La fertilisation, même en conditions de cultures pluviales, permet d’utiliser de manière optimale l’eau qui est souvent un élément rare dans la majorité des zones de productions céréalières.

Ainsi, un sol bien pourvu en éléments nutritifs favorise le développement des jeunes plants et la croissance des racines, ce qui permet à la plante d’explorer pleinement le sous sol humide.

La fertilisation constitue l’un des facteurs les plus déterminants dans l’amélioration de la production des cultures.
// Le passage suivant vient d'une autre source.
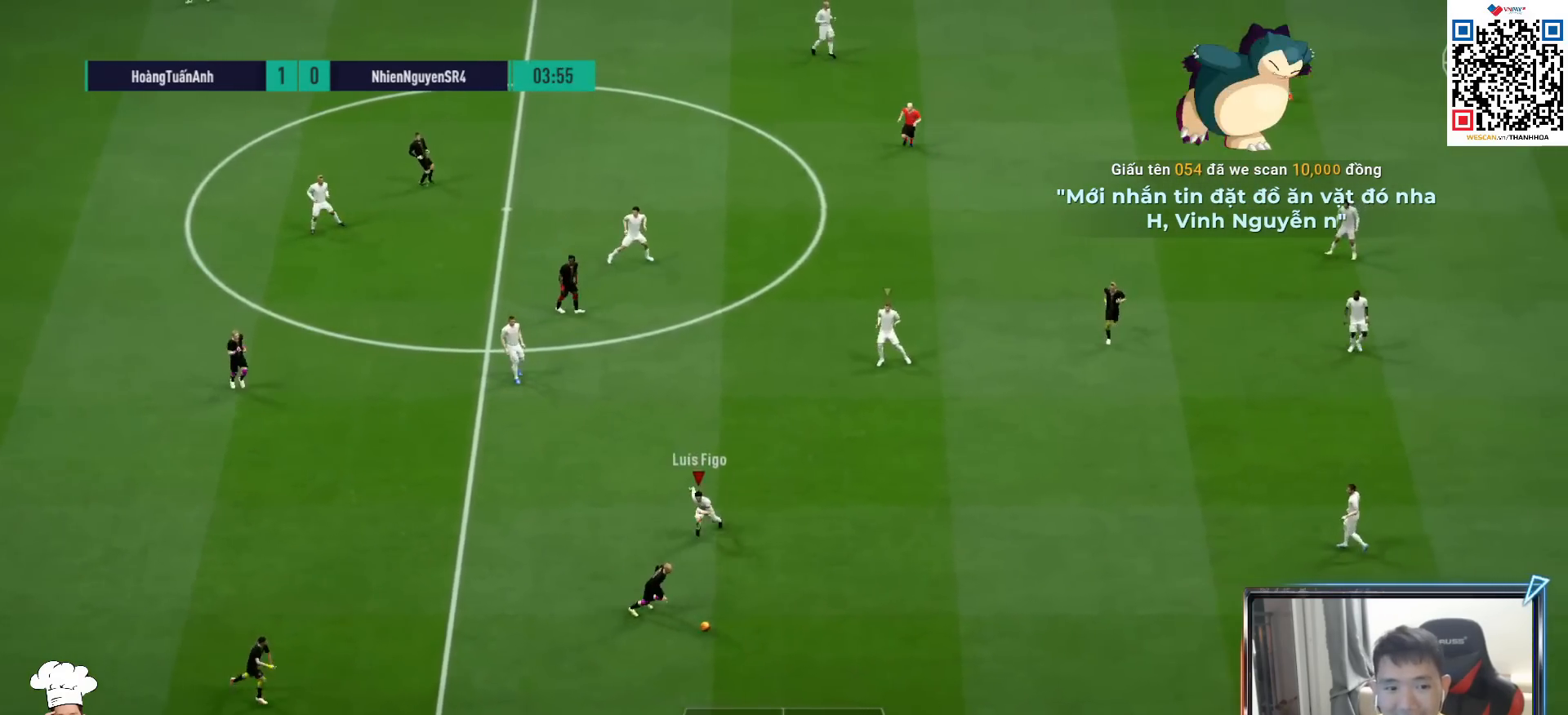
{"buttons": ["R1"], "left_stick": "down-right", "right_stick": "center", "events": [[483, "left_stick", "down-right"]]}
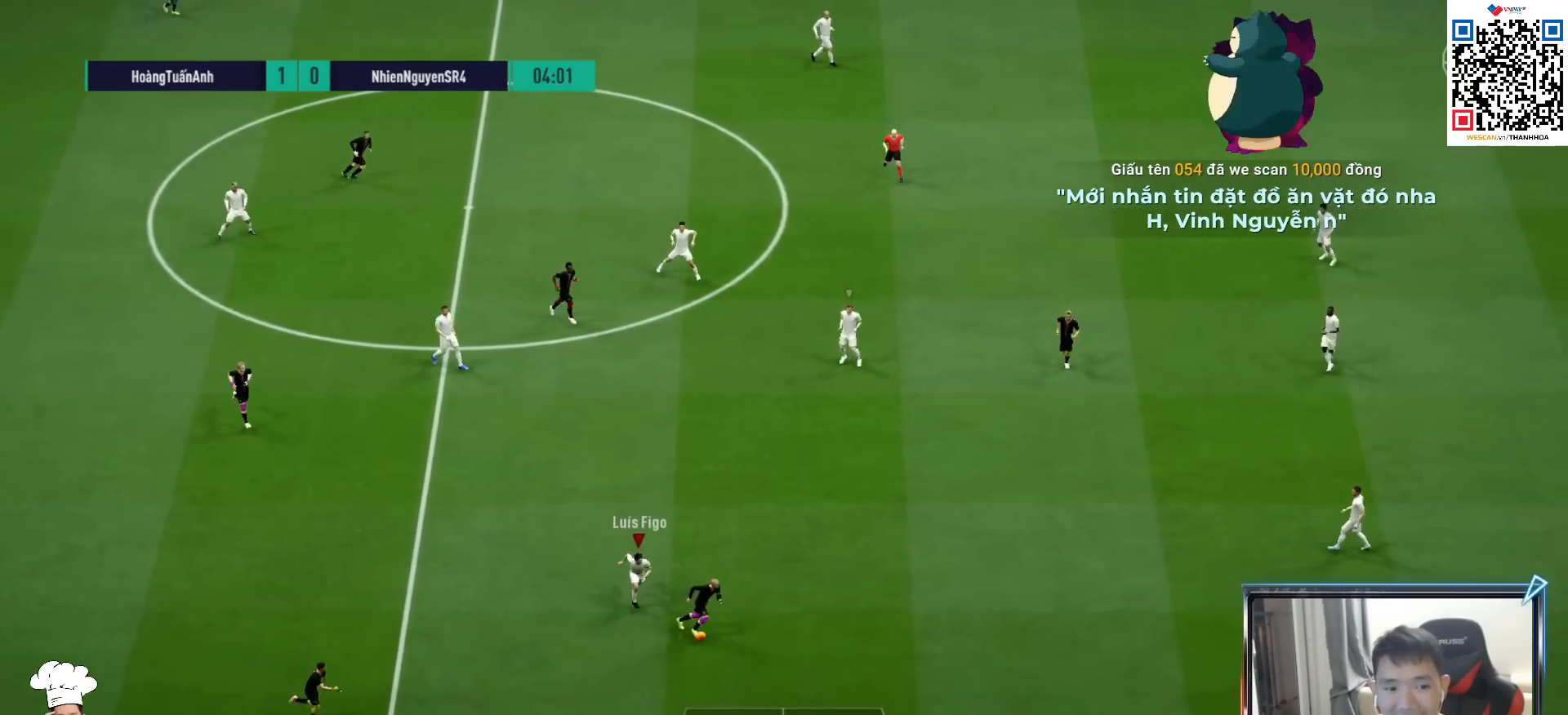
{"buttons": ["R1", "R2"], "left_stick": "down-right", "right_stick": "center", "events": [[317, "right_stick", "up-right"], [433, "R2", "down"], [433, "right_stick", "center"]]}
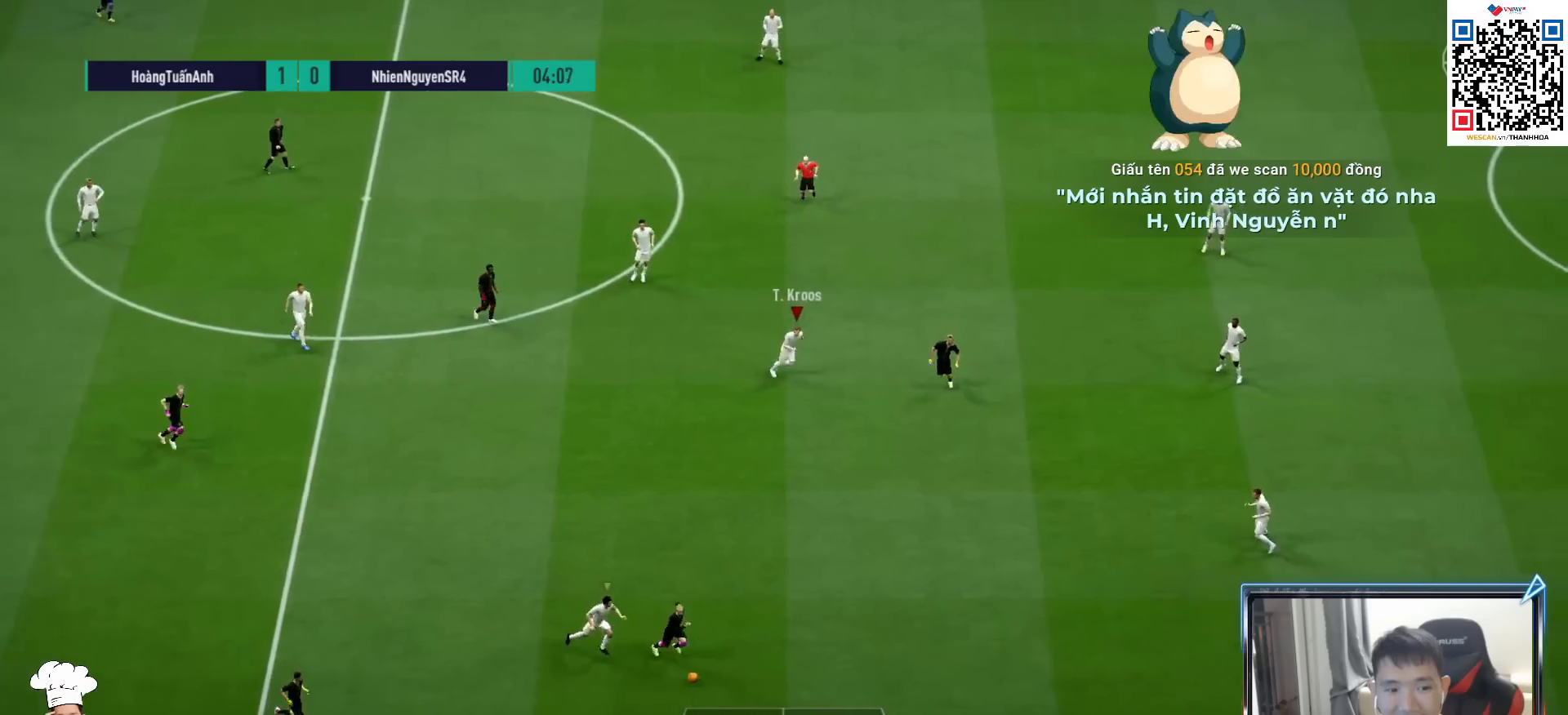
{"buttons": ["R1", "R2"], "left_stick": "down-right", "right_stick": "center", "events": []}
Ces effets sur l’accroissement des niveaux de rendements ne sont plus à démontrer.

En général les besoins en éléments fertilisants (N, P, K) des espèces de grandes cultures pour la production de un (01) quintal du grain se résument comme suit :

Espèce Azote (kg/ha) Phosphore (kg/ha) Potassium (kg/ha)
Blé dur 3.5 1.2 à 1.5 1.5 à 2
Blé tendre 3 1.2 à 1.5 1.5 à 2
Orge 2.5 1 à 1.2 1.2 à 1.5
Pois chiche 4.48 0.77 3.8
lentille 5 1.4 3.9


Fertilisation de fond

Les modes d’apport et de fractionnement varient selon le type de sol, le niveau de richesse chimique et le pouvoir fixateur (CEC).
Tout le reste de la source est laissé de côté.